We have completed a series of eye tracking studies documenting how sighted users view and interact with a wide range of dynamic information, both when browsing and completing directed tasks. This has resulted in a detailed understanding of how people respond to dynamic content in a variety of situations, and a model of the likelihood that someone will view dynamic content as a function of its properties. In addition, a survey and online experiment have provided information about the types and prevalence of assistive technologies, and how these different technologies respond to dynamic updates.

The sighted user studies showed that rather than splitting attention between different sources of updating information, people focused on updates they had initiated, and rarely viewed updates that were automatic (such as tickers and animated ads), so the conflict between different sources of updating information is, in reality, minimal. As user-initiated updates generally occur in serial fashion, prioritising these in a serial audio mapping can provide an experience that is similar to that of sighted users, without significantly increasing cognitive load. It remains important to notify visually disabled users about how information is changing, however, so where uninitiated updates occur outside the user’s focus, they are announced by a non-intrusive non-verbal cue.

The user studies showed that attention was allocated according to both the content and the users activity. We have therefore implemented a system as a Firefox browser plug-in, which allows us to monitor the user’s location within a document and his or her activity, as well as tracking when updates occur, how they affect the page, and what their content is. All of this information is used to determine when and how to present each update. Evaluation of the system with 12 blind and visually impaired users found that it is an effective tool, and was preferred by a range of participants to how this type of content is currently handled by screen readers. These findings were confirmed by a second, externally run, evaluation with 10 visually disabled users.

The research work undertaken by the Web Ergonomics Laboratory (formally the Human Centred Web Laboratory), here in the School of Computer Science at Manchester, has transformed our understanding of the interaction requirements of visually disabled users. It was originally thought that sighted users would attend to different visual updates in parallel, however, this is not the case. Sighted users prefer to focus on one user initiated task and complete it before moving to the next. This knowledge enables a better translation form visual to auditory input and removes the threat of the expected auditory cacophony from occurring at anywhere near the levels expected. We have tested our theories buy capturing them as a software tool and presenting auditory content from this tool to blind users. Evaluations have demonstrated that this is an effective tool, and was preferred by a range of participants to how this type of content is currently handled by screen readers.

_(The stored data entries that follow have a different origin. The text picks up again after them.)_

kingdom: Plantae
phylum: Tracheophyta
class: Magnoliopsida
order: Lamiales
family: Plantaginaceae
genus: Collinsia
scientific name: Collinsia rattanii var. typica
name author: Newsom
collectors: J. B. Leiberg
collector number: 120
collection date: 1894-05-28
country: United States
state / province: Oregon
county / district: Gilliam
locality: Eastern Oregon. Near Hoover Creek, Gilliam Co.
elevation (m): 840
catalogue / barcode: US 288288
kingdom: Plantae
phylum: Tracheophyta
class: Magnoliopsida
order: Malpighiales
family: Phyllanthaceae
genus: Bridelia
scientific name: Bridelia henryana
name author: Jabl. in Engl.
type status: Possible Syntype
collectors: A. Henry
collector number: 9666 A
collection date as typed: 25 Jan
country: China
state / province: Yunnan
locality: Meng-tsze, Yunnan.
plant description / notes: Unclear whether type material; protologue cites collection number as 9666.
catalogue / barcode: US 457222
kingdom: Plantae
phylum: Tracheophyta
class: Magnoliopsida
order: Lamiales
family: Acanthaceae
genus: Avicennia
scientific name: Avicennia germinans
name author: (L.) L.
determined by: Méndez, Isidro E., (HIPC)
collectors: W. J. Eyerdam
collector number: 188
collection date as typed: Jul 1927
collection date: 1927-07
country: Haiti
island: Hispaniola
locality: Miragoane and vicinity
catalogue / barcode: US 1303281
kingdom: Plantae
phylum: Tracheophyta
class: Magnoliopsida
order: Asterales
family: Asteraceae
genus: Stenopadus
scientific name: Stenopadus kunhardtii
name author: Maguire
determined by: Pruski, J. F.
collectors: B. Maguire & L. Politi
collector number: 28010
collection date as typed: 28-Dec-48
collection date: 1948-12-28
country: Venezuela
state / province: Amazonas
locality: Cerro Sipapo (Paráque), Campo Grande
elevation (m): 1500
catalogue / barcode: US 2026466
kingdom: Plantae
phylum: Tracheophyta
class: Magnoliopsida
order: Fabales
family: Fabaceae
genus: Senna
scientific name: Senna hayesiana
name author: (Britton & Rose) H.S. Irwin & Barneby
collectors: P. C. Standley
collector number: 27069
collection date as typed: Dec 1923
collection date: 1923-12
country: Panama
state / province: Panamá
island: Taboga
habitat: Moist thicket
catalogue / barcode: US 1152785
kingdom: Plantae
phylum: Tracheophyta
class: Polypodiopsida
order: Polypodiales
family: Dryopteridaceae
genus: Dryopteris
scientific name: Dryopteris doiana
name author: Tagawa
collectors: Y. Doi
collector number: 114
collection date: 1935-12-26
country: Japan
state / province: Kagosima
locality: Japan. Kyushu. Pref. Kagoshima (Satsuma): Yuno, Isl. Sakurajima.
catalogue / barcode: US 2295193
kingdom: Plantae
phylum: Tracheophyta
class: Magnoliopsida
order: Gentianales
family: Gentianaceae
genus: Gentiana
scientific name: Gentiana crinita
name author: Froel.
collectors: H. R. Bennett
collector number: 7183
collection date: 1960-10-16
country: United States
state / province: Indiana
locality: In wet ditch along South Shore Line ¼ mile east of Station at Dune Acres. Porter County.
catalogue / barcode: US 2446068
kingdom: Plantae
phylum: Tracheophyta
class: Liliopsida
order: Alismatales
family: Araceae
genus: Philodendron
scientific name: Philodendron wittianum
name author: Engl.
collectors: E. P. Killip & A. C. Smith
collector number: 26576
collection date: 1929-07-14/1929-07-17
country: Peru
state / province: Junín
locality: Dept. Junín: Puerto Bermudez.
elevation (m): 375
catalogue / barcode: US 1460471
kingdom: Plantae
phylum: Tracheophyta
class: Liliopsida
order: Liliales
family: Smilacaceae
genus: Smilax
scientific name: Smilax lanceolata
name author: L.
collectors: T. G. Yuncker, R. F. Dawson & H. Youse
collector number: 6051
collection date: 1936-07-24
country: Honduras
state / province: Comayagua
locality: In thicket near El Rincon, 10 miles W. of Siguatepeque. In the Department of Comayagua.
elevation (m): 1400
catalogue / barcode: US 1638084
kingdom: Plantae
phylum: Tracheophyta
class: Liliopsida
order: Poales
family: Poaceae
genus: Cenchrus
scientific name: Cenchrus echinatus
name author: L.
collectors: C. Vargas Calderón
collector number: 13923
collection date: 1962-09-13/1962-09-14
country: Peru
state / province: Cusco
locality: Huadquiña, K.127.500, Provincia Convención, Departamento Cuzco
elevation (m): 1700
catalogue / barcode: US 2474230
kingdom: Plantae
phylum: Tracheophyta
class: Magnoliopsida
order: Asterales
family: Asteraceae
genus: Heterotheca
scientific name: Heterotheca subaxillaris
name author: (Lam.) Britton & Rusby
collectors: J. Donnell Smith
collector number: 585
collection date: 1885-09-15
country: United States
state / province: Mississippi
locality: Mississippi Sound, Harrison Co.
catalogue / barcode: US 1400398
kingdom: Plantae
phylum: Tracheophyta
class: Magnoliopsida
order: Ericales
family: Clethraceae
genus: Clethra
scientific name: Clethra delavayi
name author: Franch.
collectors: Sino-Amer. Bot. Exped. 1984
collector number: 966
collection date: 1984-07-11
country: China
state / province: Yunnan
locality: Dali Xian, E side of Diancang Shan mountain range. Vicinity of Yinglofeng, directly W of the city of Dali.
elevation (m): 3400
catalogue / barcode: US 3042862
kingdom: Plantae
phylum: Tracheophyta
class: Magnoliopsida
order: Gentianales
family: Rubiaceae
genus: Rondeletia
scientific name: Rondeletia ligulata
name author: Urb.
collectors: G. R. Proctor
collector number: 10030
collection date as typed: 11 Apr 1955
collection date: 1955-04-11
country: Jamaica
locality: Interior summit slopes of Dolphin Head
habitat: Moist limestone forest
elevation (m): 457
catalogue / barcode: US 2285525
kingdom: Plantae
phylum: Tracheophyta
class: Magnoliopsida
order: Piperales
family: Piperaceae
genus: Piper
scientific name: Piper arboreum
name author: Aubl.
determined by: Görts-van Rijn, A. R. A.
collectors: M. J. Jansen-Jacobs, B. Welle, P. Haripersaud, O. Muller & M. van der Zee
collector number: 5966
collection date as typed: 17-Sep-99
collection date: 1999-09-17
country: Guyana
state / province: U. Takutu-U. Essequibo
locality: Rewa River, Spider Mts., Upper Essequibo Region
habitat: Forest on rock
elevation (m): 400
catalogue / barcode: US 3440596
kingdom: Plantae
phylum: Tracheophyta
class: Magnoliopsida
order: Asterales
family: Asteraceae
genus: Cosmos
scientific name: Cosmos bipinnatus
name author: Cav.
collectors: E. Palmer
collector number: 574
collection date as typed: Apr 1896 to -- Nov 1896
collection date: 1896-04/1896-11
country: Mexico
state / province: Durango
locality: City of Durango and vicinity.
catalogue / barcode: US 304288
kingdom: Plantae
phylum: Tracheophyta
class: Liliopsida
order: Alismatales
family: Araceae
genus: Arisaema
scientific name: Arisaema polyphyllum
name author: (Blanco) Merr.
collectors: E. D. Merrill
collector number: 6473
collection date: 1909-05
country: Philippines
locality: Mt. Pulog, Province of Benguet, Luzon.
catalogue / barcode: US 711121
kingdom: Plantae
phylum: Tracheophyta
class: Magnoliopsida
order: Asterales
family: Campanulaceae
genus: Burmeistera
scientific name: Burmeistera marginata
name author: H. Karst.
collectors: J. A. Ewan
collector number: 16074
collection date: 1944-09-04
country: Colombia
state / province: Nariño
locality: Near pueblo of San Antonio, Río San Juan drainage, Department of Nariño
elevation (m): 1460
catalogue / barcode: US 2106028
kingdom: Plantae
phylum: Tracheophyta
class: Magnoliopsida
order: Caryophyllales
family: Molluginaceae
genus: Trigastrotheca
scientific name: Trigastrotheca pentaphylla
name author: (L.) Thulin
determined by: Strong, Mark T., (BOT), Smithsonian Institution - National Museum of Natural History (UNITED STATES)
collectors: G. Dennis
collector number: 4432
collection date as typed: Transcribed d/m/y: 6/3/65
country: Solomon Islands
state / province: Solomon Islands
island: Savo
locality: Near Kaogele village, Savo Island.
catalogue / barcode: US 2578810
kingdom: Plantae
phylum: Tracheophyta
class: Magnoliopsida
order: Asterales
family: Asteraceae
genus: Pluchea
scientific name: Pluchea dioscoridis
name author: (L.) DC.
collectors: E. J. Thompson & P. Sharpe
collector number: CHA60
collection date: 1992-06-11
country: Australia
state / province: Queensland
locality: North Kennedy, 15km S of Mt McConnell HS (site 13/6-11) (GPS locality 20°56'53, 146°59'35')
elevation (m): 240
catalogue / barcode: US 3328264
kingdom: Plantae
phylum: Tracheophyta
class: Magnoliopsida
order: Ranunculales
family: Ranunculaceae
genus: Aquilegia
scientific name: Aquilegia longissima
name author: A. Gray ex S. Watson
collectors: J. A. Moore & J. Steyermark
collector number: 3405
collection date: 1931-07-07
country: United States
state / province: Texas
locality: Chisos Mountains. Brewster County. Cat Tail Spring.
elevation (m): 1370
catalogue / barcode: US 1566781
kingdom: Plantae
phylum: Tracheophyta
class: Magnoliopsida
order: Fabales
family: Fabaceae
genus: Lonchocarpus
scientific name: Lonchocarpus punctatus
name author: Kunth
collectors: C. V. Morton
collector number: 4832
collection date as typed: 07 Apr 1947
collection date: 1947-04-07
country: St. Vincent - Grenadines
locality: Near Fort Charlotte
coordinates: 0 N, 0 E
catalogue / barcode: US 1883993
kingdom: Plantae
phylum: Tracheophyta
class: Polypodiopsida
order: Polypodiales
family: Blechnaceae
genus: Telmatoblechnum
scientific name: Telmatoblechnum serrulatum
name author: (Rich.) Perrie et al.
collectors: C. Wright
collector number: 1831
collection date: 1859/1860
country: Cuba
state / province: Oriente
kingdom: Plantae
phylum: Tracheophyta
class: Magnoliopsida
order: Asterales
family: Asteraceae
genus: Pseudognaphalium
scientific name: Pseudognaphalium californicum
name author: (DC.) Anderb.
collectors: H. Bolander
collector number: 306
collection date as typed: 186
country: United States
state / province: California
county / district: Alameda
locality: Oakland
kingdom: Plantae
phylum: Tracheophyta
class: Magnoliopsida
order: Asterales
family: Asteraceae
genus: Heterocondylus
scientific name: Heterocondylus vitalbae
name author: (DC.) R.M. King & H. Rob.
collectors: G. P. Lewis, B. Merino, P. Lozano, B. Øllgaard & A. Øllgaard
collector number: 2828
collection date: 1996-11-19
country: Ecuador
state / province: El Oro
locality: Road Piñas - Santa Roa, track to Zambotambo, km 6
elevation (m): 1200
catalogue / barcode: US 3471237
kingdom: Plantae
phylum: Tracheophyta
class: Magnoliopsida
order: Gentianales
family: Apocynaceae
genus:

This knowledge, coupled with an understanding of the particular needs and problems of visually disabled users, have resulted in the creation of a set of principles which suggest how audio interaction with Web pages might take advantage of updates, presenting them in a way which help users achieve their tasks, rather than confuse them. This work has now received a follow on funding grant from Google who wish to see this work brought to a practical resolution in their ‘Chrome’ Web Browser. By using UoM technology in partnership with Google technology we hope to to bring real practical benefits to visually disabled Web surfers while contributing back to the research community which initially sponsored this fundamental work.